■ **Exercise goal**: How many lines of the data include the string "lavage"? State the number and nothing else.

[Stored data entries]
BEGIN
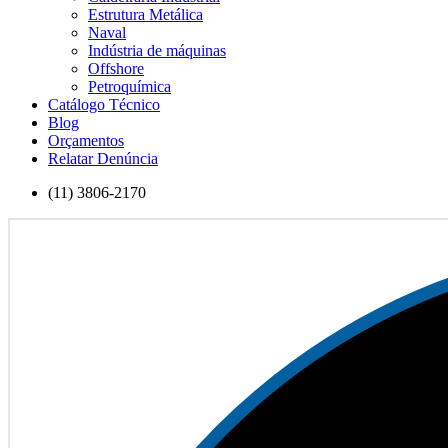
Estrutura Metálica
Naval
Indústria de máquinas
Offshore
Petroquímica
Catálogo Técnico
Blog
Orçamentos
Relatar Denúncia
(11) 3806-2170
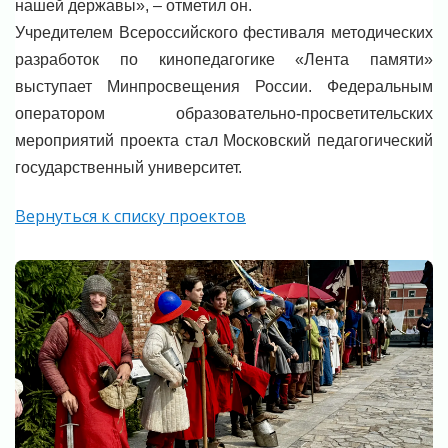
нашей державы», – отметил он.
Учредителем Всероссийского фестиваля методических
разработок по кинопедагогике «Лента памяти»
выступает Минпросвещения России. Федеральным
оператором образовательно-просветительских
мероприятий проекта стал Московский педагогический
государственный университет.
Вернуться к списку проектов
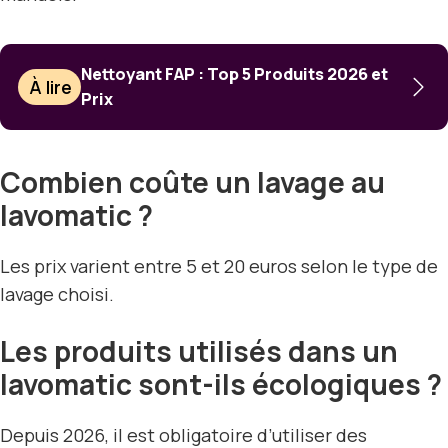
Nettoyant FAP : Top 5 Produits 2026 et
À lire
Prix
Combien coûte un lavage au
lavomatic ?
Les prix varient entre 5 et 20 euros selon le type de
lavage choisi.
Les produits utilisés dans un
lavomatic sont-ils écologiques ?
Depuis 2026, il est obligatoire d’utiliser des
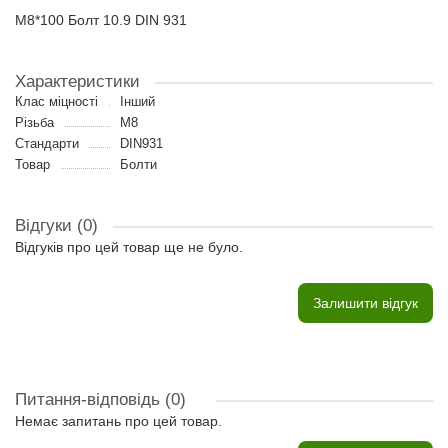
M8*100 Болт 10.9 DIN 931
Характеристики
Клас міцності
Інший
Різьба
M8
Стандарти
DIN931
Товар
Болти
Відгуки (0)
Відгуків про цей товар ще не було.
Залишити відгук
Питання-відповідь
(0)
Немає запитань про цей товар.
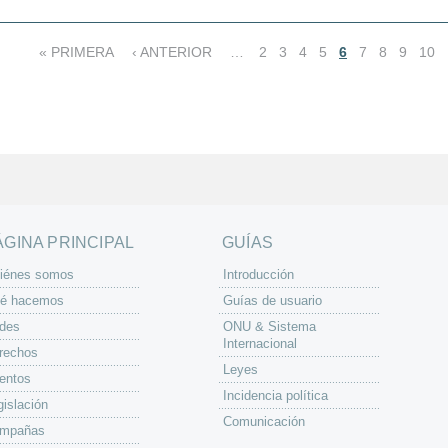
« PRIMERA
‹ ANTERIOR
…
2
3
4
5
6
7
8
9
10
ÁGINA PRINCIPAL
GUÍAS
iénes somos
Introducción
é hacemos
Guías de usuario
des
ONU & Sistema
Internacional
rechos
Leyes
entos
Incidencia política
gislación
Comunicación
mpañas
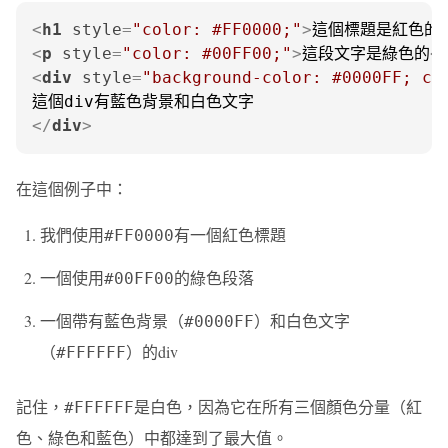
<
h1
style
=
"color: #FF0000;"
>
這個標題是紅色的
<
p
style
=
"color: #00FF00;"
>
這段文字是綠色的
<
<
div
style
=
"background-color: #0000FF; co
</
div
>
在這個例子中：
我們使用
有一個紅色標題
#FF0000
一個使用
的綠色段落
#00FF00
一個帶有藍色背景（
）和白色文字
#0000FF
（
）的div
#FFFFFF
記住，
是白色，因為它在所有三個顏色分量（紅
#FFFFFF
色、綠色和藍色）中都達到了最大值。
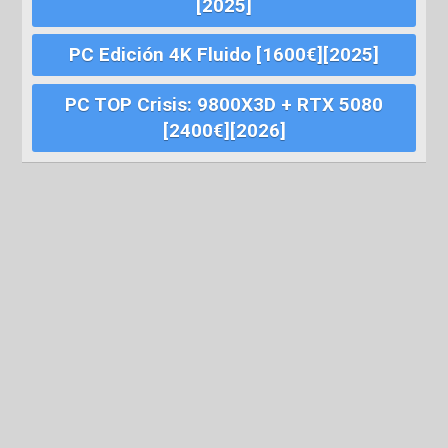
[2025]
PC Edición 4K Fluido [1600€][2025]
PC TOP Crisis: 9800X3D + RTX 5080
[2400€][2026]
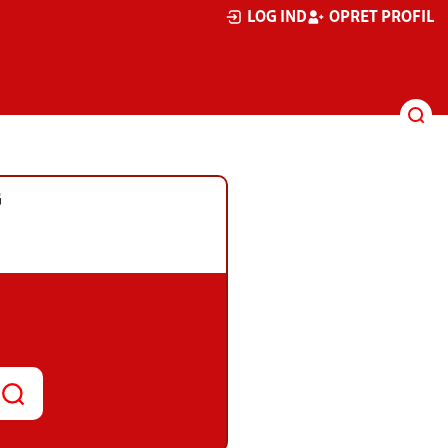
LOG IND
OPRET PROFIL
G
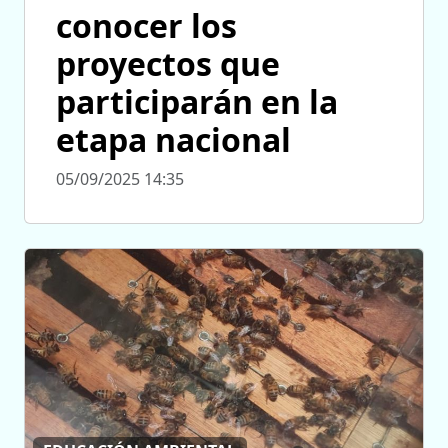
conocer los
proyectos que
participarán en la
etapa nacional
05/09/2025 14:35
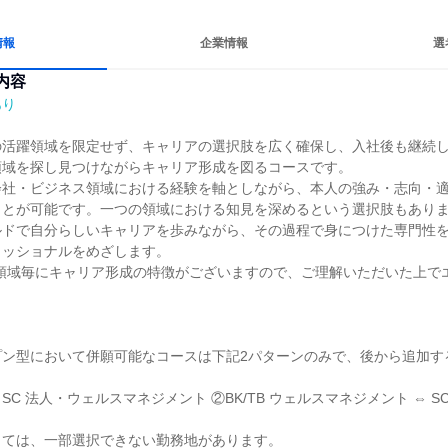
情報
企業情報
選
内容
あり
の活躍領域を限定せず、キャリアの選択肢を広く確保し、入社後も継続
域を探し見つけながらキャリア形成を図るコースです。

会社・ビジネス領域における経験を軸としながら、本人の強み・志向・
ことが可能です。一つの領域における知見を深めるという選択肢もあり
ルドで自分らしいキャリアを歩みながら、その過程で身につけた専門性
ッショナルをめざします。

ス領域毎にキャリア形成の特徴がございますので、ご理解いただいた上で
プン型において併願可能なコースは下記2パターンのみで、後から追加す
ては、一部選択できない勤務地があります。
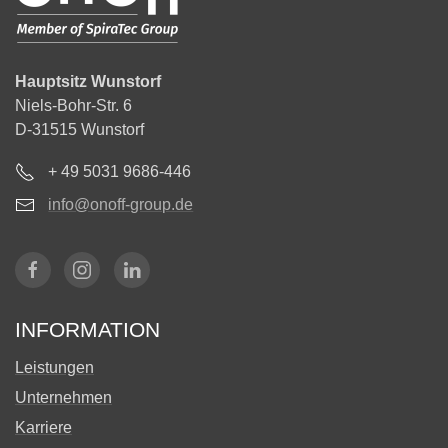
Hauptsitz Wunstorf
Niels-Bohr-Str. 6
D-31515 Wunstorf
+ 49 5031 9686-446
info@onoff-group.de
INFORMATION
Leistungen
Unternehmen
Karriere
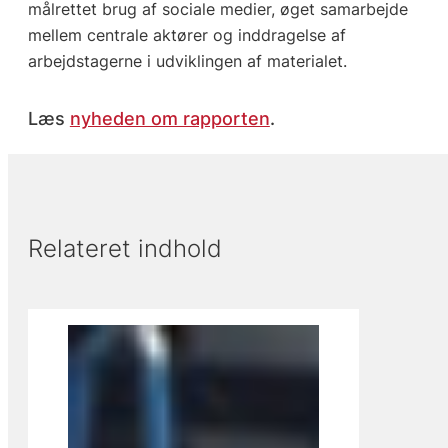
målrettet brug af sociale medier, øget samarbejde
mellem centrale aktører og inddragelse af
arbejdstagerne i udviklingen af materialet.
Læs
nyheden om rapporten
.
Relateret indhold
END
■ **Result for this task**: 2